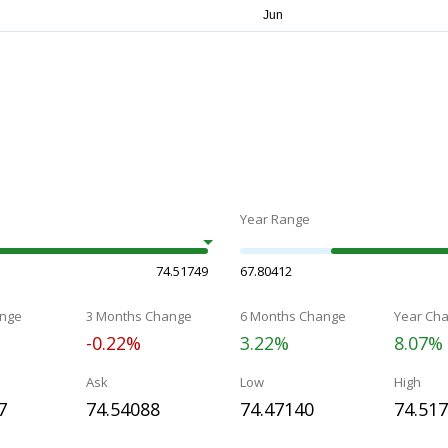
Year Range
74.51749
67.80412
nge
3 Months Change
6 Months Change
Year Ch
-0.22%
3.22%
8.07%
Ask
Low
High
7
74.54088
74.47140
74.51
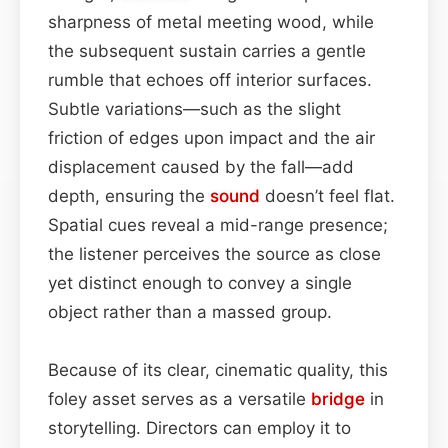
sharpness of metal meeting wood, while
the subsequent sustain carries a gentle
rumble that echoes off interior surfaces.
Subtle variations—such as the slight
friction of edges upon impact and the air
displacement caused by the fall—add
depth, ensuring the
sound
doesn’t feel flat.
Spatial cues reveal a mid-range presence;
the listener perceives the source as close
yet distinct enough to convey a single
object rather than a massed group.
Because of its clear, cinematic quality, this
foley asset serves as a versatile
bridge
in
storytelling. Directors can employ it to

§ **About this exercise**
Each record above is to be returned unchanged, while any picture it holds stays out.

§ **Completed task**
Year Range
74.51749
67.80412
nge
3 Months Change
6 Months Change
Year Ch
-0.22%
3.22%
8.07%
Ask
Low
High
7
74.54088
74.47140
74.51
sharpness of metal meeting wood, while
the subsequent sustain carries a gentle
rumble that echoes off interior surfaces.
Subtle variations—such as the slight
friction of edges upon impact and the air
displacement caused by the fall—add
depth, ensuring the
sound
doesn’t feel flat.
Spatial cues reveal a mid-range presence;
the listener perceives the source as close
yet distinct enough to convey a single
object rather than a massed group.
Because of its clear, cinematic quality, this
foley asset serves as a versatile
bridge
in
storytelling. Directors can employ it to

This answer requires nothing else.